Stored records:
◆ ◆ ◆
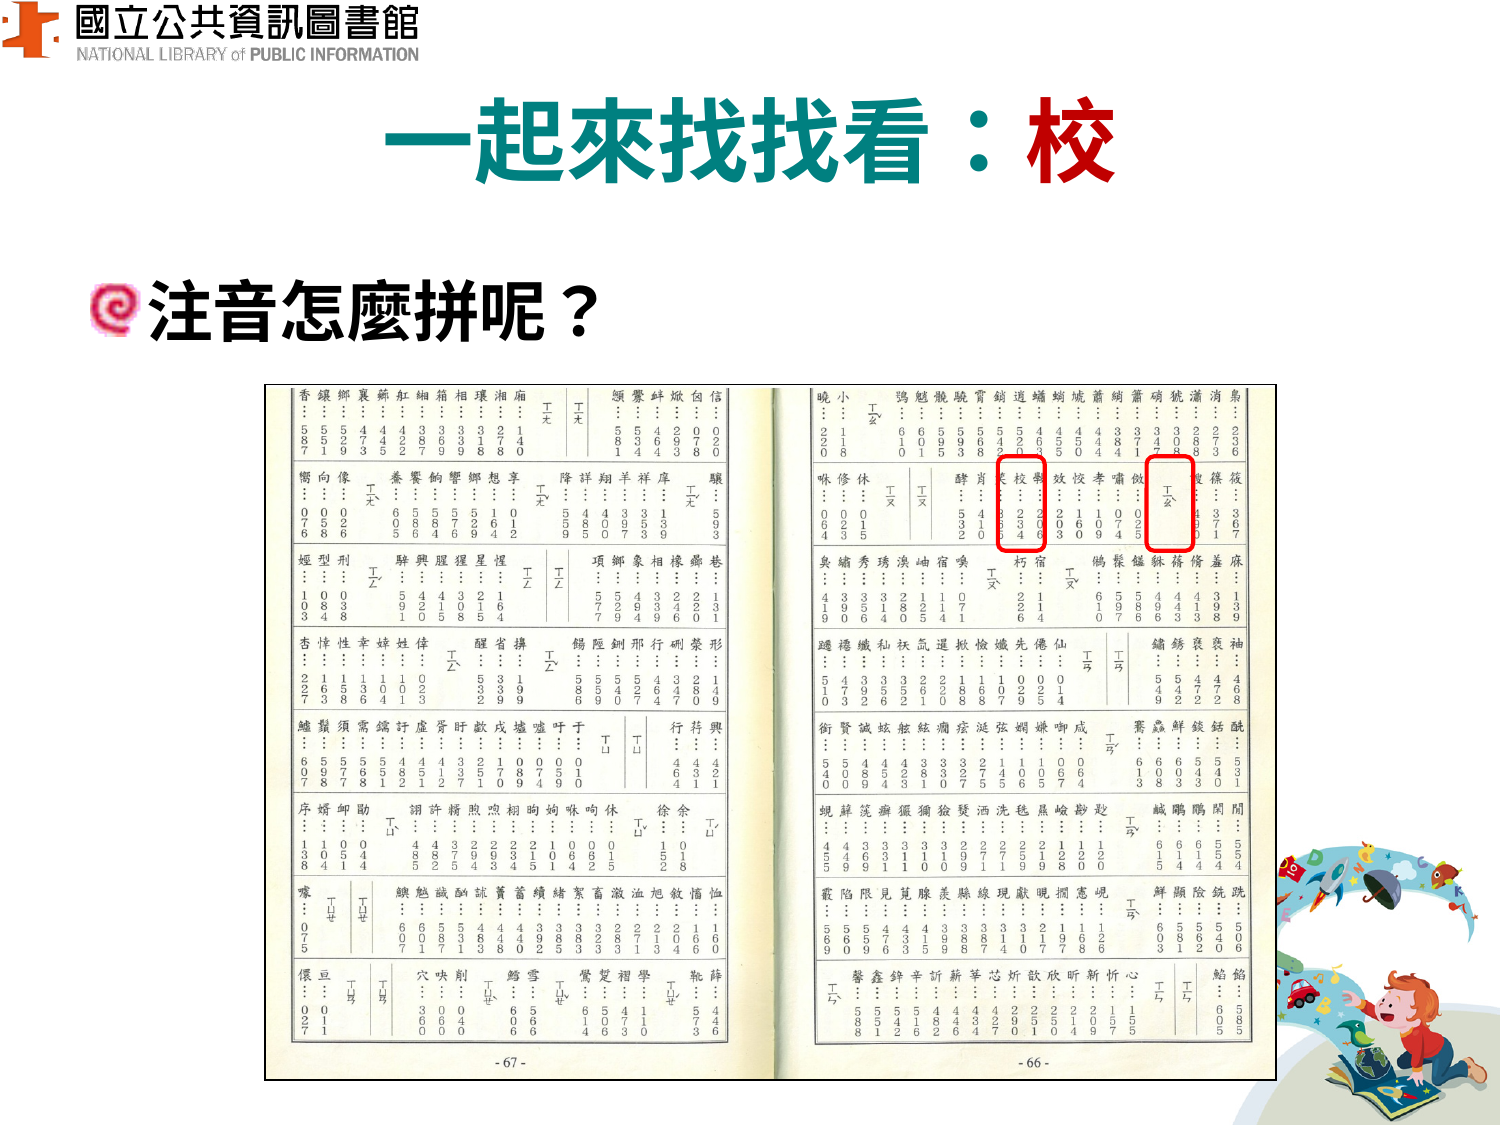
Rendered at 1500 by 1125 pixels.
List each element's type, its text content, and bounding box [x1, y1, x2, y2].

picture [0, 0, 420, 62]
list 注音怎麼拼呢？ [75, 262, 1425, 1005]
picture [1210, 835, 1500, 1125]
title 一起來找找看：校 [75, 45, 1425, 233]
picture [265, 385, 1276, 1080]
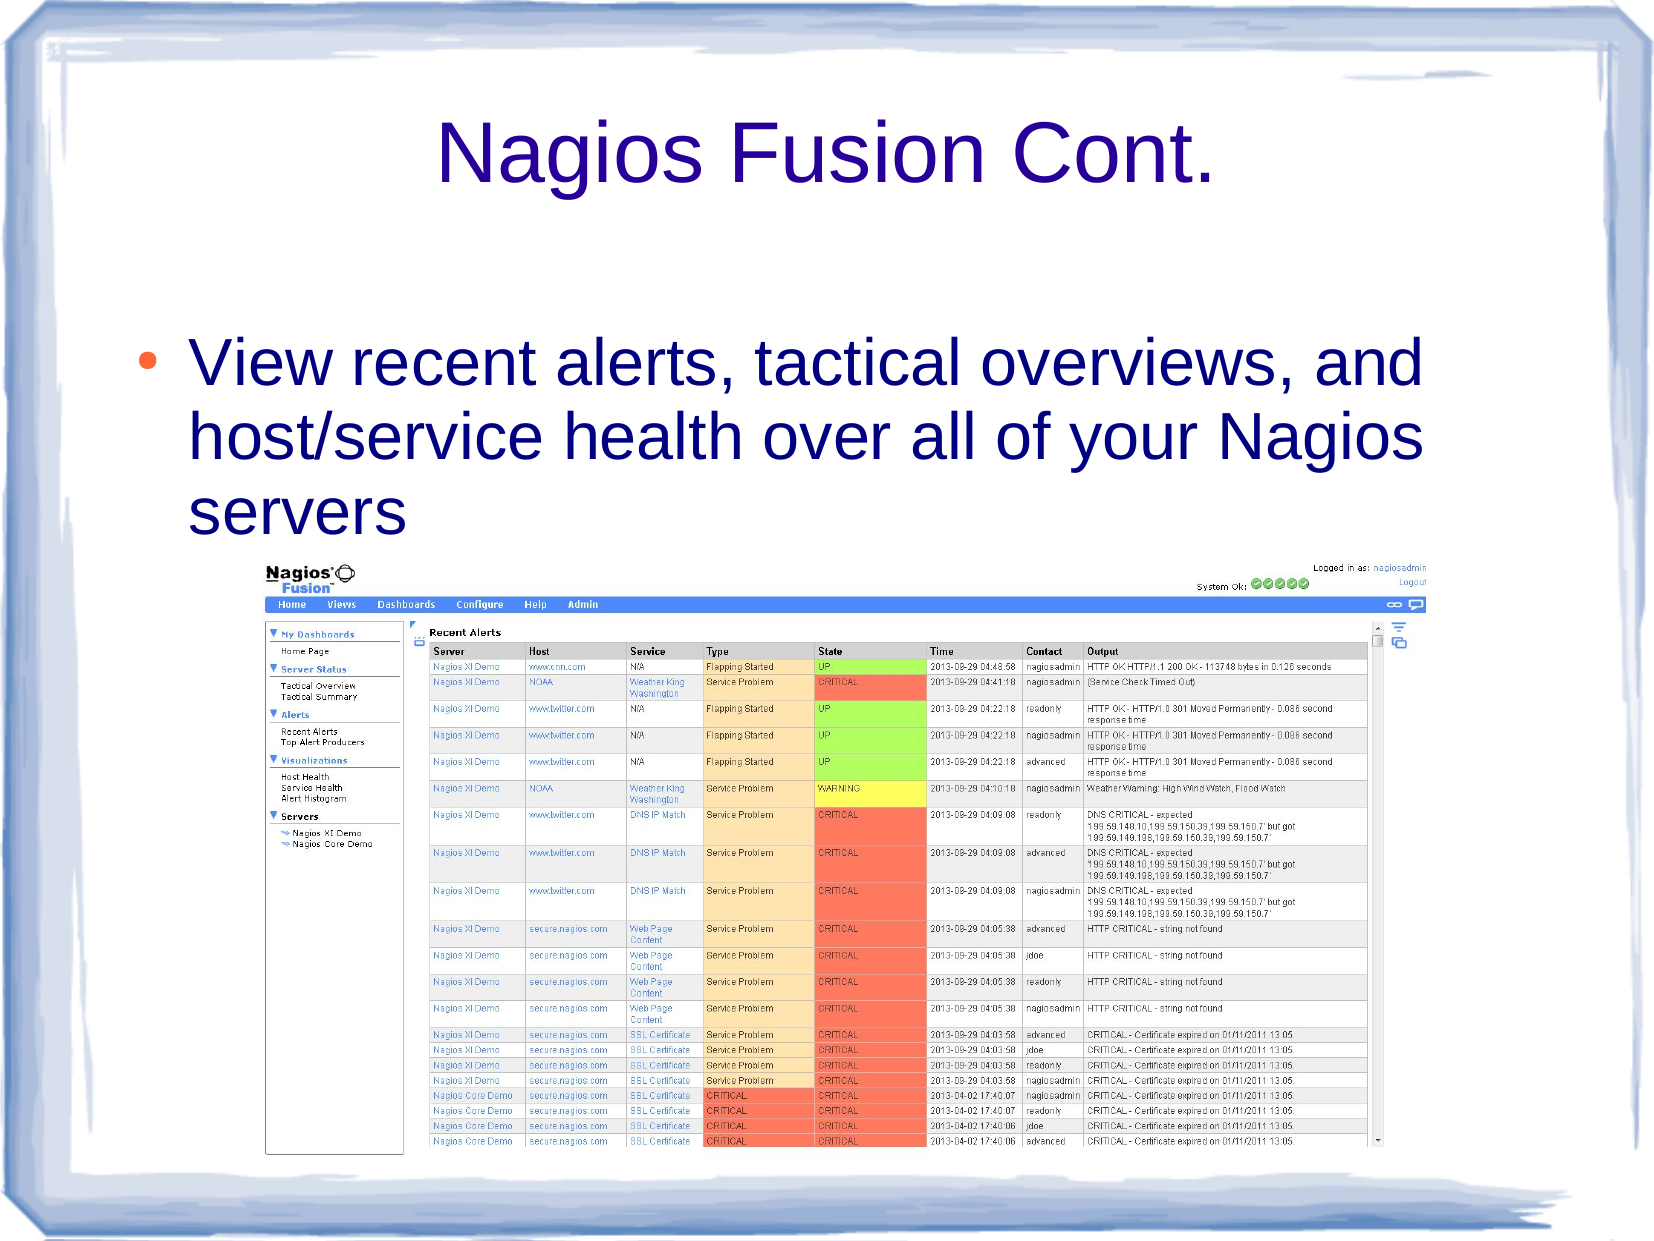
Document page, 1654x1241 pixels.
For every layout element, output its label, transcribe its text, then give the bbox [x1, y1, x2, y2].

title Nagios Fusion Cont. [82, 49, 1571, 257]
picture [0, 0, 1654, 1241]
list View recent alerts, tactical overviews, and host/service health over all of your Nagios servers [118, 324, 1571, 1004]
◆ ◆ ◆
:: Exercise goal ::
Change every "pixels" in the records above to "px" and leave everything else unchanged. Do not include the pictures in your answer.

:: Response ::
Rendered at 1500 by 1125 px.
List each element's type, its text content, and bounding box [x1, y1, x2, y2].

picture [0, 0, 420, 62]
list 注音怎麼拼呢？ [75, 262, 1425, 1005]
picture [1210, 835, 1500, 1125]
title 一起來找找看：校 [75, 45, 1425, 233]
picture [265, 385, 1276, 1080]
Document page, 1654x1241 px.
For every layout element, output its label, transcribe its text, then give the bbox [x1, y1, x2, y2].

title Nagios Fusion Cont. [82, 49, 1571, 257]
picture [0, 0, 1654, 1241]
list View recent alerts, tactical overviews, and host/service health over all of your Nagios servers [118, 324, 1571, 1004]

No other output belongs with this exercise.